Springbig is far from the only cannabis-tech company to announce a megadeal in recent months:
- The cannabis-information site Weedmaps went public on the Nasdaq in June through a SPAC merger. The deal valued the company at about $3 billion, or around $20 a share. Since then, the stock has declined over 40% to under $12 a share, which is similar to the experience of other publicly traded cannabis stocks.
- Leafly, a competitor to Weedmaps, announced in August it would go public through a SPAC deal of its own with Merida Merger Corp. The deal would give Leafly an equity value of over $530 million, the company said.
And on the private side, there’s even more action:
- The Bend, Oregon, cannabis e-commerce startup Dutchie in October closed a $350 million Series C funding round led by the billionaire Dan Sundheim’s D1 Capital, Insider reported. The round gives Dutchie a valuation of about $3.75 billion — and comes just seven months after Dutchie raised $200 million.
- In December, the New York City cannabis-tech platform LeafLink raised a $40 million Series C funding round, led by Peter Thiel’s Founders Fund and Josh Kushner’s Thrive Capital.
- The data and compliance startup Fyllo closed a $40 million Series C funding round in November, Insider reported. While Fyllo didn’t disclose its valuation, the company has raised close to $100 million since August 2020.
- The Denver inventory and compliance startup Flowhub landed $19 million in October in what the company called a strategic funding round — which included investors like Jay-Z — giving the company a $200 million valuation. The 6-year-old company said it had raised nearly $50 million to date.
- The New York City cannabis-marketing platform Surfside closed a $4 million seed round in August led by Casa Verde Capital — a cannabis-focused fund that counts rapper Snoop Dogg as a cofounder.
Software is a less risky way to bet on the upside of legalization for big-name investors
Traditionally, the cannabis industry has been fueled by investments from family offices or firms that are specifically focused on cannabis and have the expertise to navigate the regulatory gray areas between federal and state rules around cannabis legalization.
It’s been more difficult for institutional investors to back “vice” industries like firearms, tobacco, gambling, and now cannabis, Insider has reported.

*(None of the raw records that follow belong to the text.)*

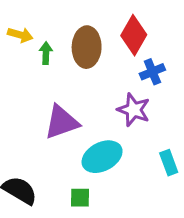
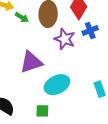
green arrow: (46, 53) -> (22, 17), turned 120
purple star: (134, 110) -> (65, 39), moved

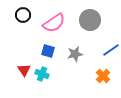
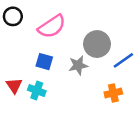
gray circle: (90, 20) -> (97, 44), moved
orange cross: (103, 76) -> (113, 93), turned 32

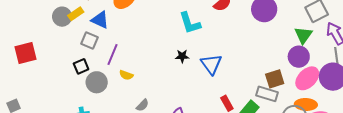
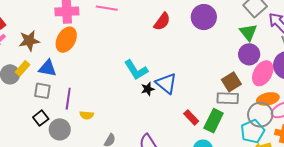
cyan L-shape: (190, 23) -> (136, 70), moved
black star: (182, 56) -> (148, 89), moved

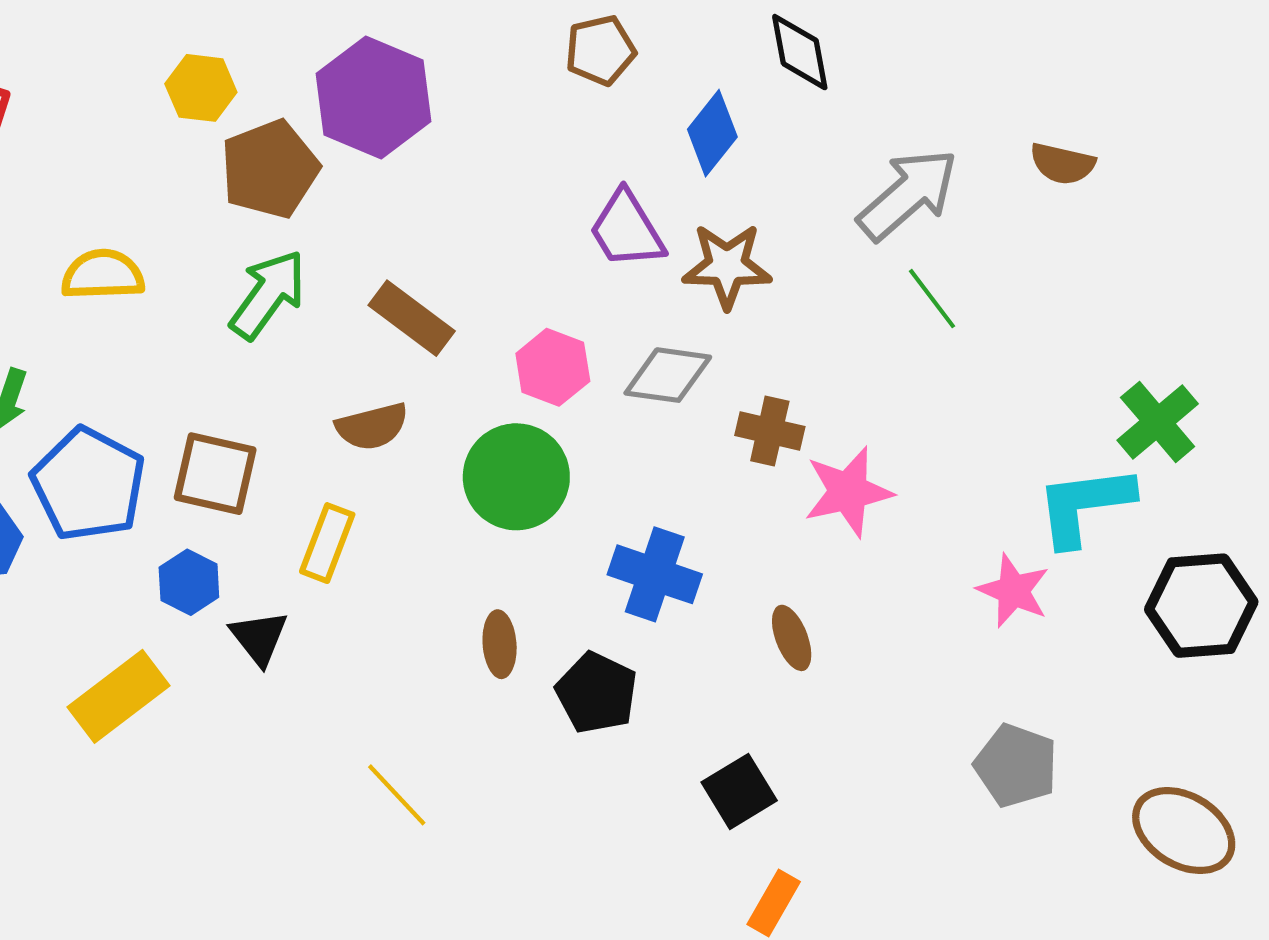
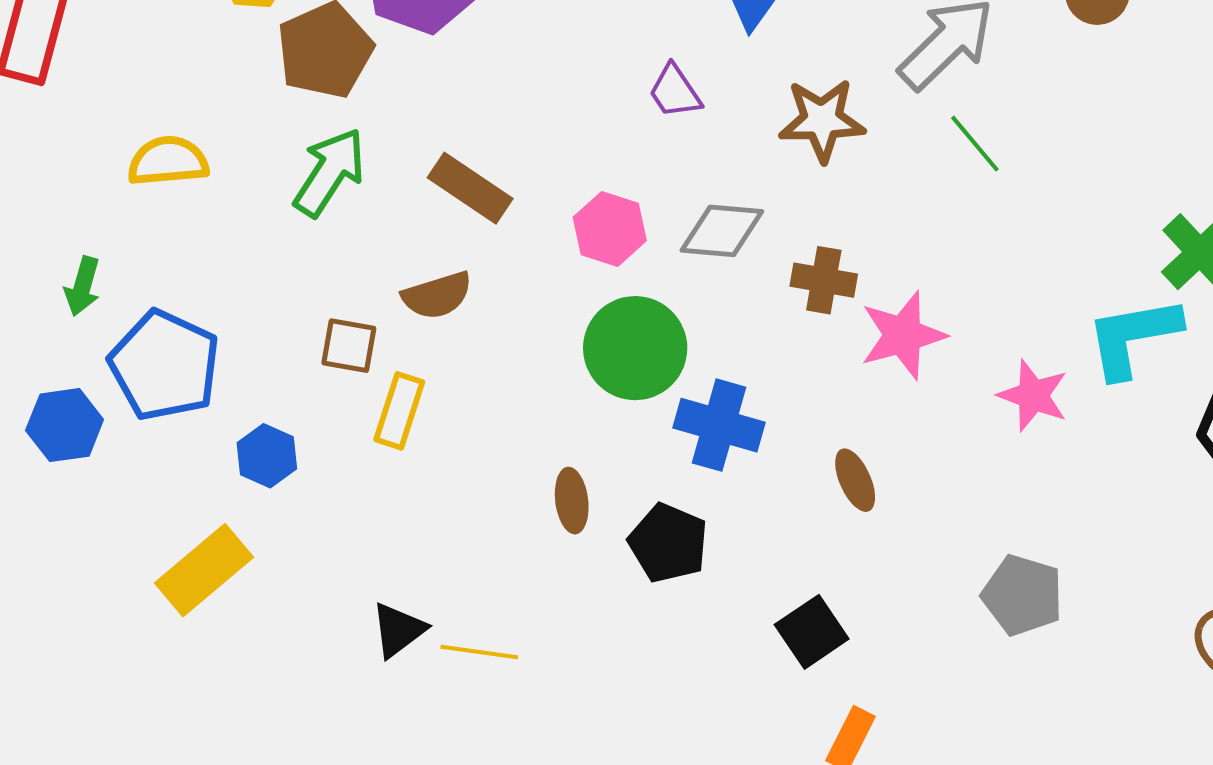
purple trapezoid: (627, 230) -> (675, 92), size x0.7
brown star: (727, 266) -> (822, 120), moved
brown square: (215, 474) -> (349, 346), moved, size x0.7
green circle: (516, 477) -> (635, 348), moved
pink star: (1013, 591) -> (1033, 396), moved
black triangle: (259, 638) -> (398, 630), moved, turned 34
gray pentagon: (1016, 765) -> (1022, 595), moved
yellow line: (397, 795) -> (479, 652), turned -36

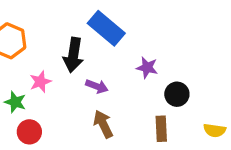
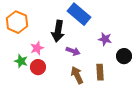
brown rectangle: (161, 129) -> (100, 72), moved
red circle: (29, 132) -> (38, 67), moved

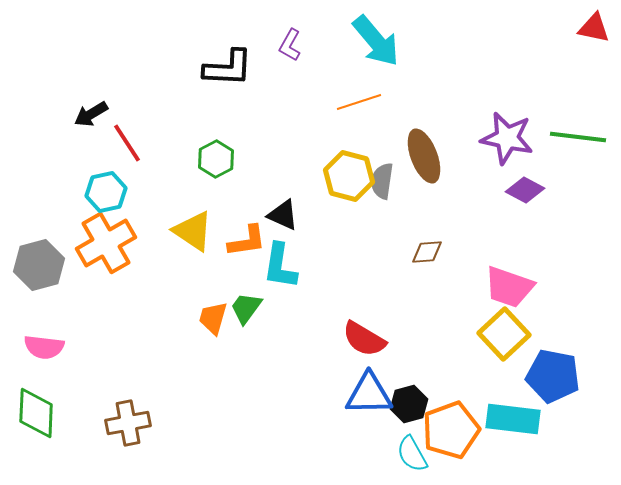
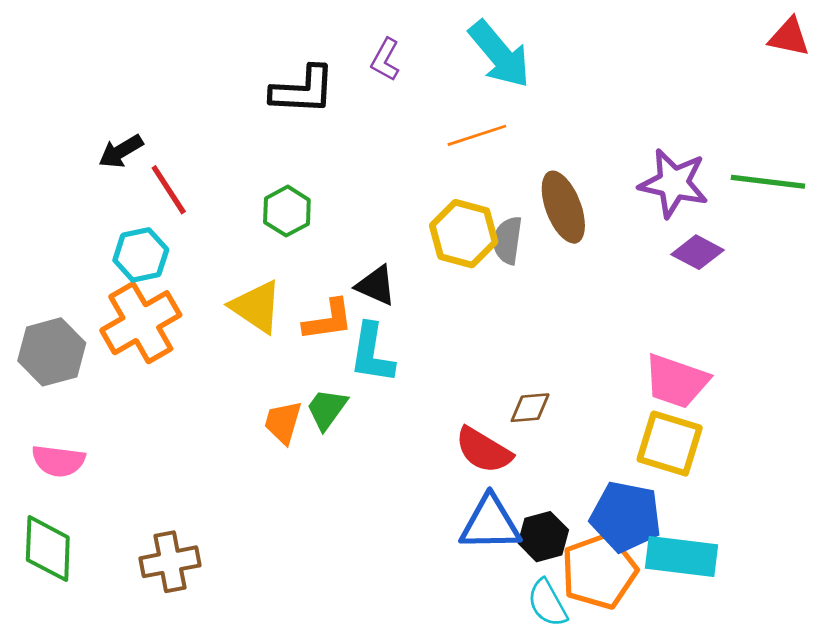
brown diamond: (427, 252) -> (530, 408), moved
yellow square: (504, 334) -> (670, 444), turned -30
blue pentagon: (553, 376) -> (626, 517), moved

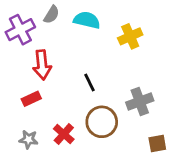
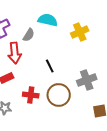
gray semicircle: (52, 15) -> (29, 35), moved
red cross: (64, 134) -> (31, 95), moved, turned -35

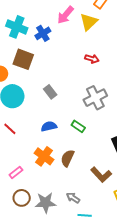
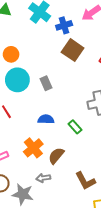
brown square: (23, 59) -> (73, 50), moved
gray rectangle: (50, 92) -> (46, 83), moved
gray arrow: (73, 198) -> (43, 178), moved, turned -56

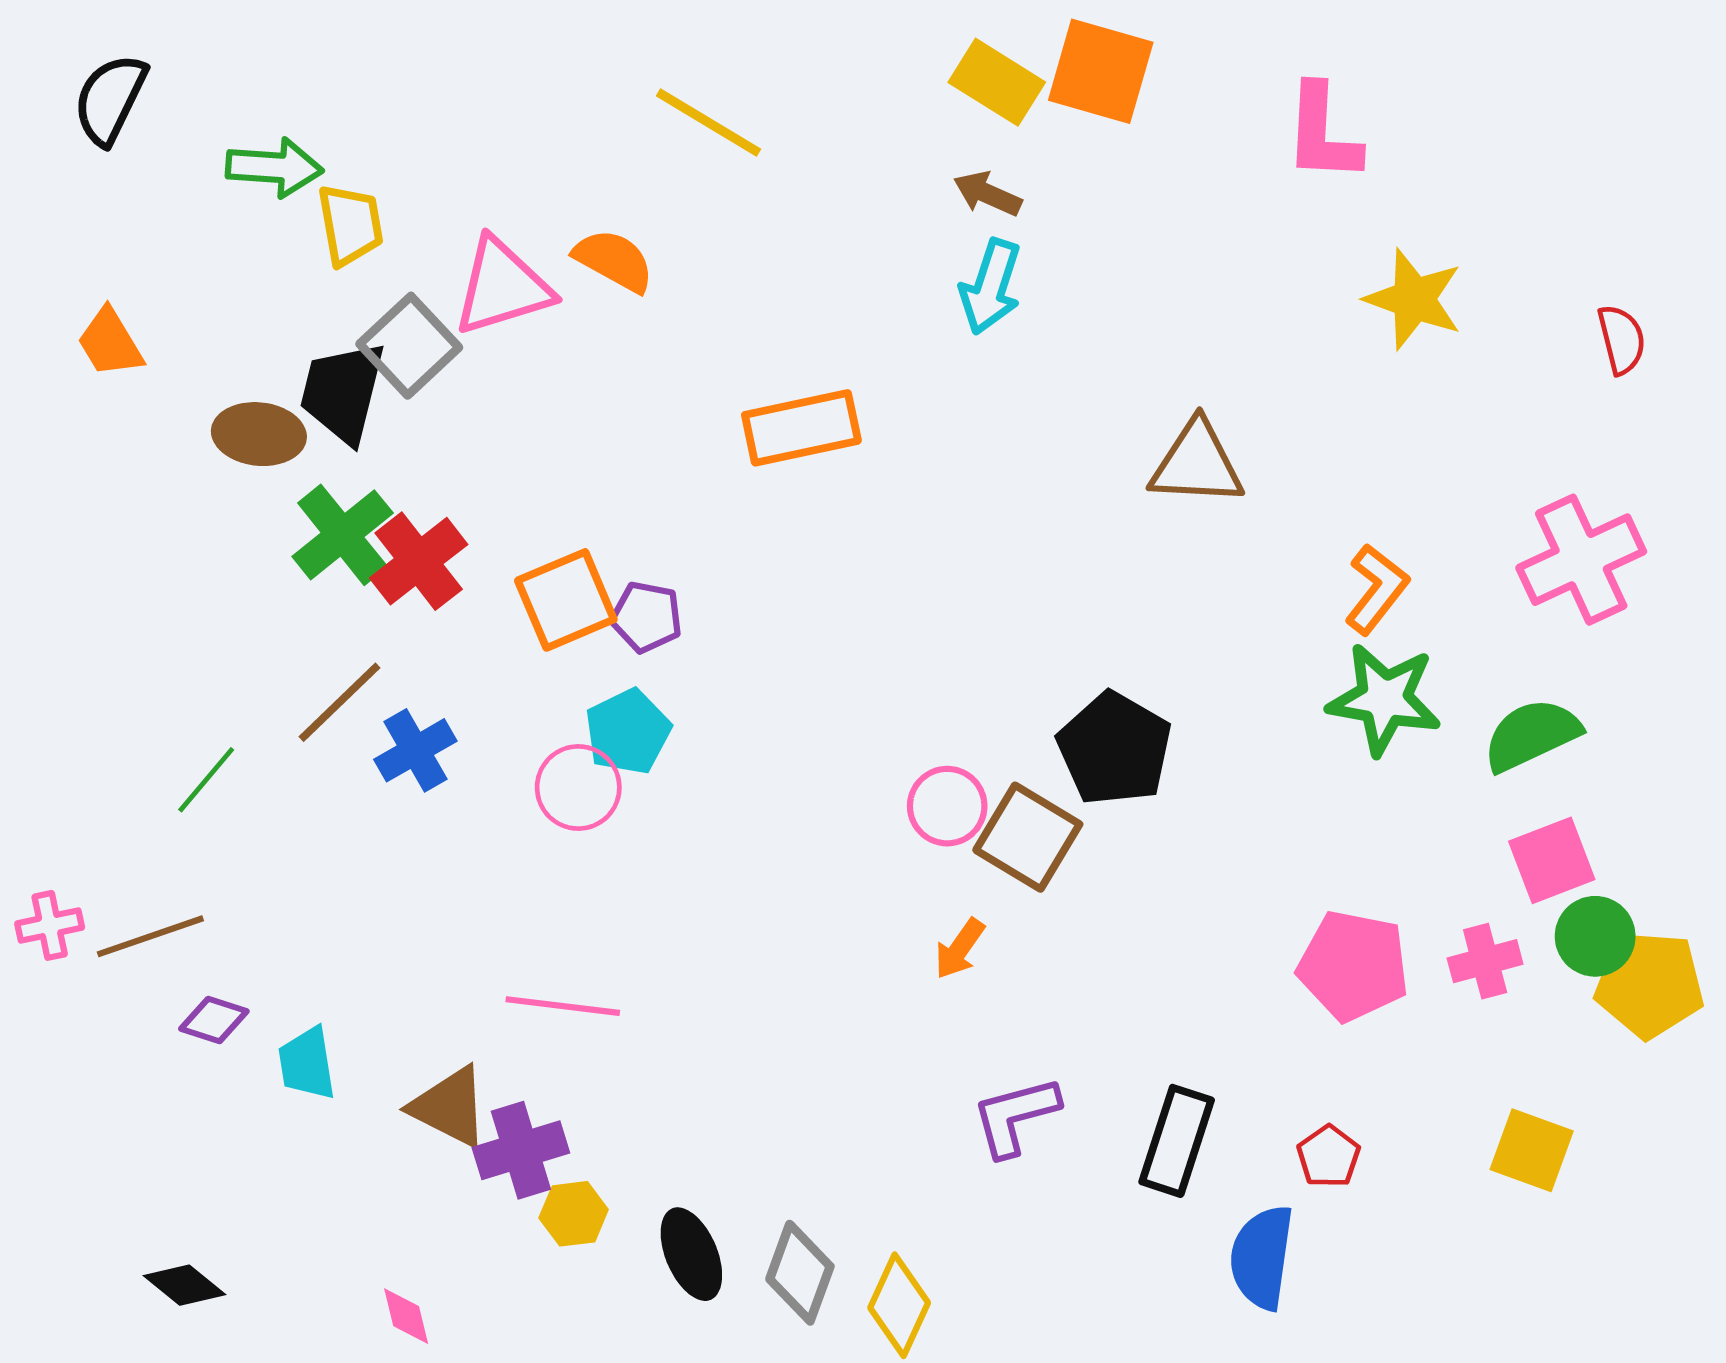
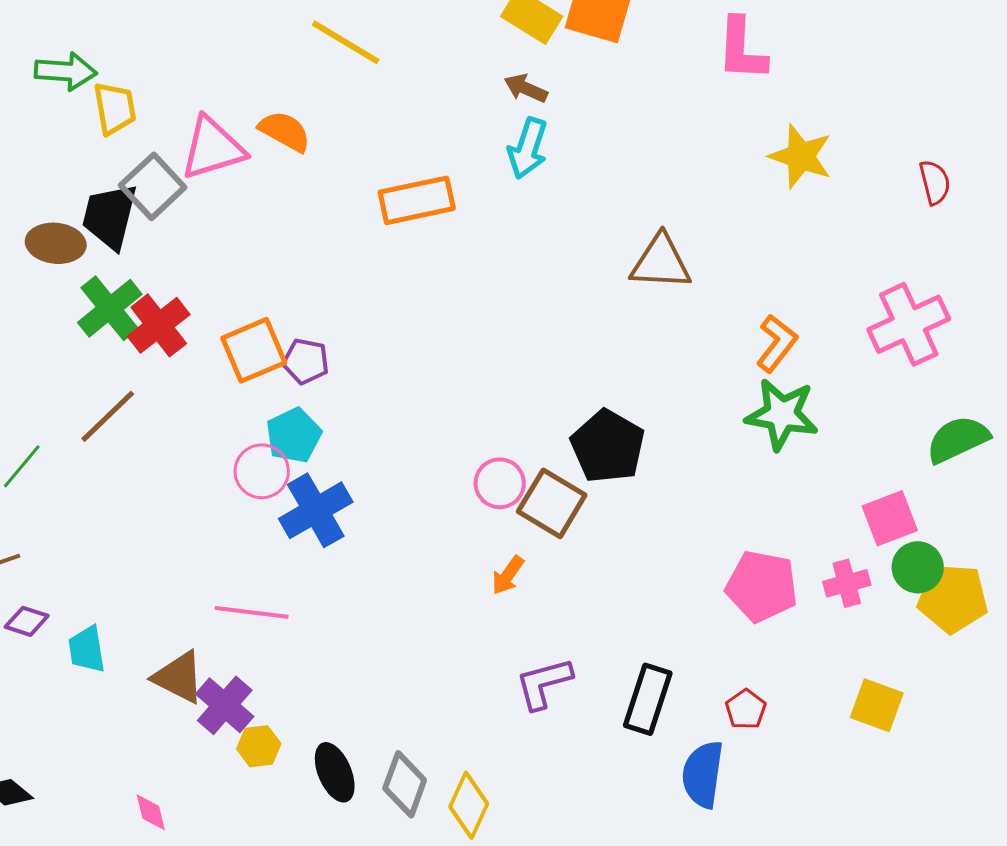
orange rectangle: (801, 428) -> (417, 200), moved
green semicircle: (1532, 735) -> (958, 439), moved
blue cross: (415, 750) -> (316, 510), moved, size x1.4
purple cross: (521, 1150) -> (225, 705), turned -32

But tech — even when it serves the cannabis industry — is far enough removed from the risk, and it provides a way for these investors to bet on the upside of legalization without dabbling in selling cannabis itself, investors have previously told Insider.
“You can’t really hide from the opportunity,” Fyllo CEO Chad Bronstein said. “It’s a great symbol for the space to show the opportunity here.”